Знаменитый сыщик Джошуа Фитцкрайм в самом начале вечеринки уселся в уголок, и с благодушной улыбкой наблюдал за веселым бардаком. Вскоре к нему присоединился профессор Лунц. Попивая легкое вино, они начали вести беседу о практическом применении математики в обыденной жизни. Детектив считал все, что сложнее арифметики, чистой забавой, профессор же упорно отстаивал важность теоремы Пуанкаре и восхищался бессребреничеством русского ученого Перельмана.
— В России можно прожить и без миллиона долларов, — немного заплетаясь, говорил он. — Благодатная страна. А про морозы врут. Начал Наполеон еще врать, когда русские казаки сожгли его перевозной теплый клозет.
— А зачем мне интеграл, к примеру? — возражал ему сыщик. — Я вот как настрадался в школе из-за них. А ничего сейчас про интеграл не помню, и неплохо живу.
Оба ненадолго прервали разговор, выслушав краткий спич лорда. Проводив его взглядом, они продолжили выяснять истину. Отчего-то, как внезапно понял сыщик, беседа уже вертелась около женского непостоянства и натурального хамства с их стороны в отношении мужчин. Лунц даже заплакал.
— Будь проклята эта математика, — горестно сказал он, вздохнул и предложил перейти с вина на бренди. Фитцкрайм не возражал.
Внезапно в зал вбежала молодая девушка, незадолго до этого вышедшая вместе с младшим братом лорда на улицу освежиться.
— Помогите! — закричала она. — Его светлость!
Дальше говорить она не смогла и упала в обморок. Гости недоуменно переглянулись и побежали смотреть, что произошло.
Во дворе, около ворот, ведущих на деревенскую улочку, на снегу лежал лорд Монтсеррей. Белый снег окрасился черной кровью, вытекшей из раны на голове дипломата. Кто-то ударил его сзади, распахнул легкую курточку и с корнем вырвал внутренний карман.
Фитцкрайм немедленно протрезвел.
Стонущего лорда перенесли в дом и вызвали врача. Из больницы сообщили, что поскольку дороги еще завалены снегом, за раненым отправят вертолет, и попросили осветить посадочную площадку.

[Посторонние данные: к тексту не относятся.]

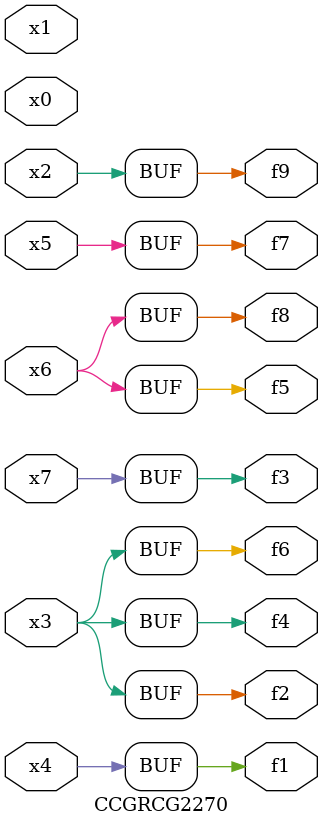
<source format=v>
module CCGRCG2270(
	input x0, x1, x2, x3, x4, x5, x6, x7,
	output f1, f2, f3, f4, f5, f6, f7, f8, f9
);
	assign f1 = x4;
	assign f2 = x3;
	assign f3 = x7;
	assign f4 = x3;
	assign f5 = x6;
	assign f6 = x3;
	assign f7 = x5;
	assign f8 = x6;
	assign f9 = x2;
endmodule

</source>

Знаменитый сыщик не торопясь осматривал место, где нашли его друга. Но ничего хорошего, в смысле полезного, не обнаружил. Снег был истоптан ногами гостей, и во дворе, и на улице. И следов того, кто ударил Монтсеррея, не нашлось. Фитцкрайм стал прогуливаться по улице, освещенной луной, примечая то, что, по его мнению, могло пригодиться в расследовании.
Вскоре ему повезло. В переулке, спускавшемся к озеру, детектив увидел около изящного металлического забора следы человека, явно кого-то поджидавшего. Видно было, что неизвестный подходил к забору и пытался перелезть, но отчего-то не решился. С витых узоров решетки был кое-где сбит снег. Фитцкрайм решил как-либо зафиксировать отпечатки, но пока он раздумывал, к нему подошел профессор Лунц и затоптал все следы.
— Осторожно! — закричал сыщик.
Лунц изумился и сделав шаг назад, погубил последний отпечаток. Фитцкрайм в отчаянии взмахнул руками.
— Вас просит немедленно придти младший брат Монтсеррея, виконт Бравон, — недоуменно глядя на сыщика, сказал математик.
Фитцкрайм вздохнул и последовал за профессором.
Виконт пожелал переговорить с детективом наедине. Протрезвевшему Лунцу пришлось выйти из кабинета, где обосновался младший брат дипломата.
— Мистер Фитцкрайм, я должен сообщить вам государственной важности известие, — медленно, словно взвешивая каждое слово, произнес виконт и испытующе глянул на него.
Тот вздохнул, и устроившись поудобнее в мягком кожаном кресле, приготовился слушать. За свою жизнь он узнал множество государственных тайн и секретов, в которых, как правило, ничего особенного не было. Но, тем не менее, их хранители считали необходимым окружать подобного рода информацию разными степенями секретности, и также прибегали к разнообразным вербальным заклинаниям, стремясь внушить собеседнику важность своих слов. Сыщик подозревал, что секретность и важность являлись способом внушения уважения к государственным чиновникам, потому что если бы тайн не было, налогоплательщики могли бы возмутиться, на что идут их деньги. А секреты создавали необходимую атмосферу нужности и полезности чиновников. Но свои мысли Джошуа держал при себе.
— Вы понимаете, что ни одно слово из тех, что я произнесу, не должно выйти за пределы этого кабинета, — начал свои заклинания виконт.
Фитцкрайм медленно кивнул головой, обозначая, что он понимает важность происходящего.
Виконт Бравон, оглянувшись по сторонам, встал и подойдя к окну, задернул штору. Сев на место, он начал рассказ.